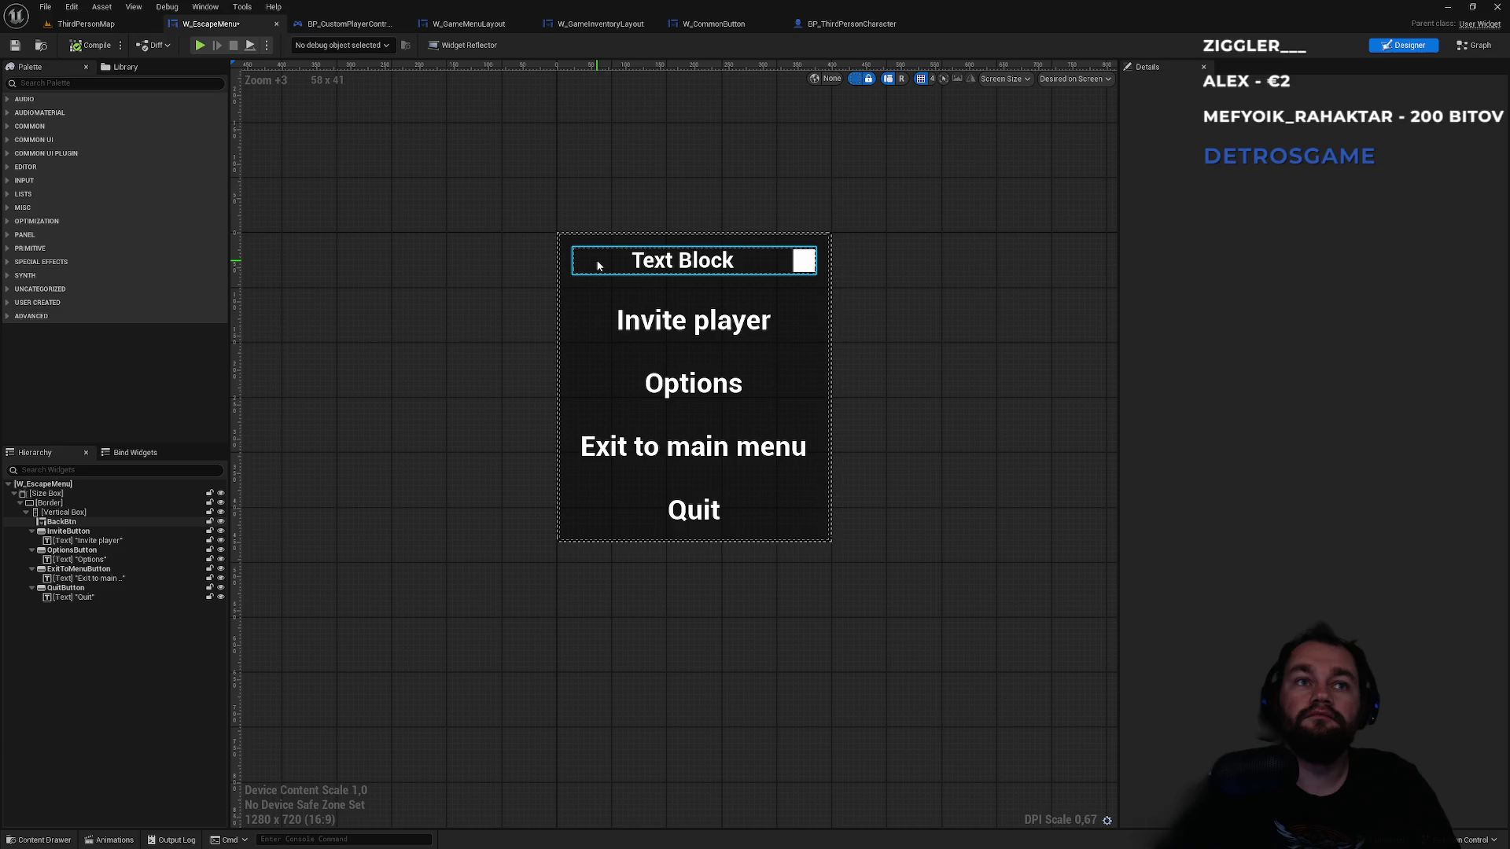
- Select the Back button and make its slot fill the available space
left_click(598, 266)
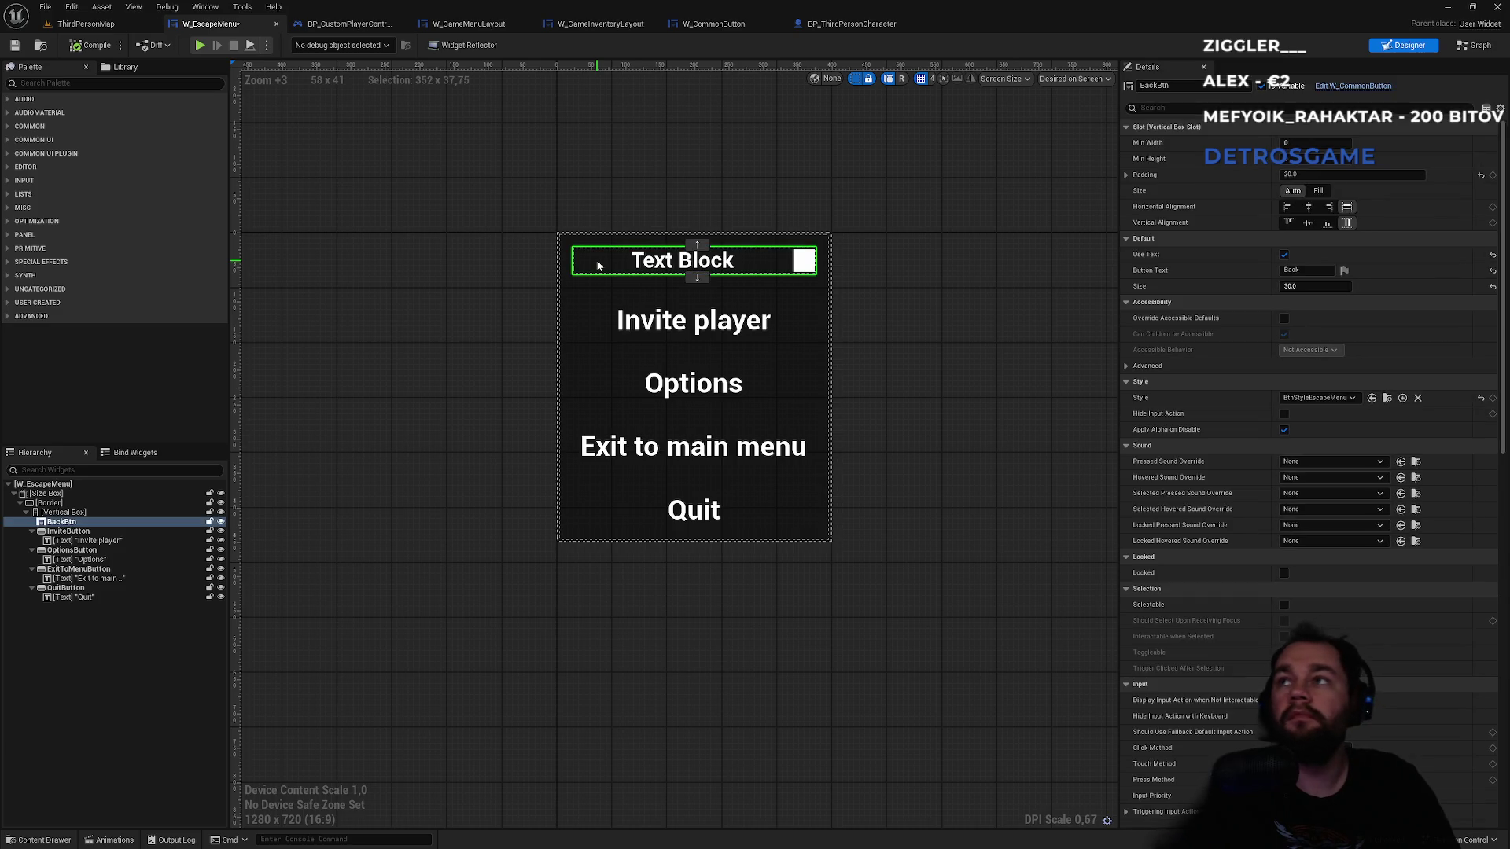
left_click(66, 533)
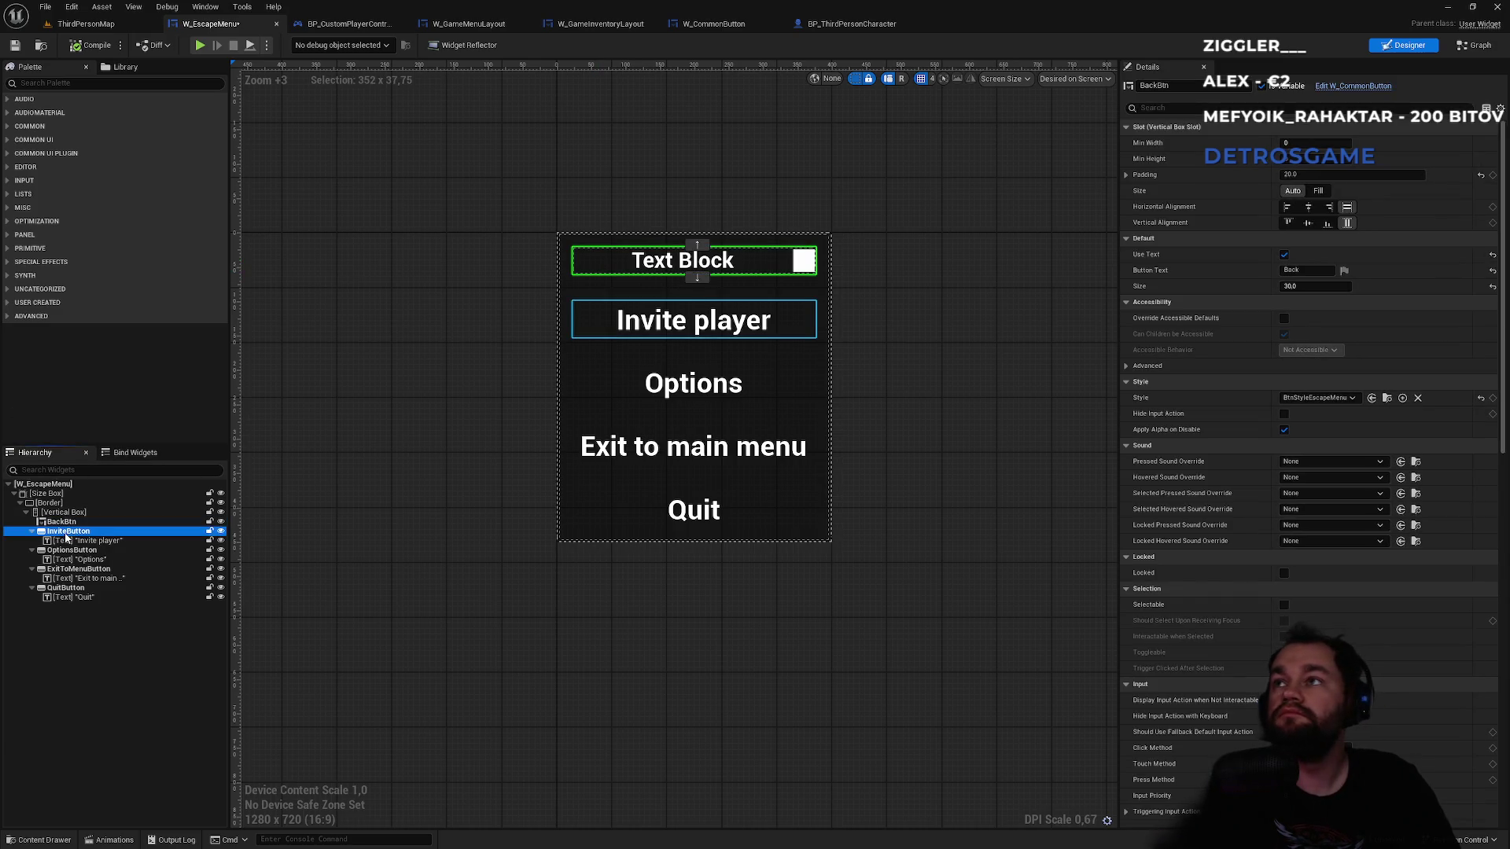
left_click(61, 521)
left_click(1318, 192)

══════════════════════════════

> [Task item]
Without altering a word, return all of the records above and leave out their pictures.

> [Reply to the task]
- Select the Back button and make its slot fill the available space
left_click(598, 266)
left_click(66, 533)
left_click(61, 521)
left_click(1318, 192)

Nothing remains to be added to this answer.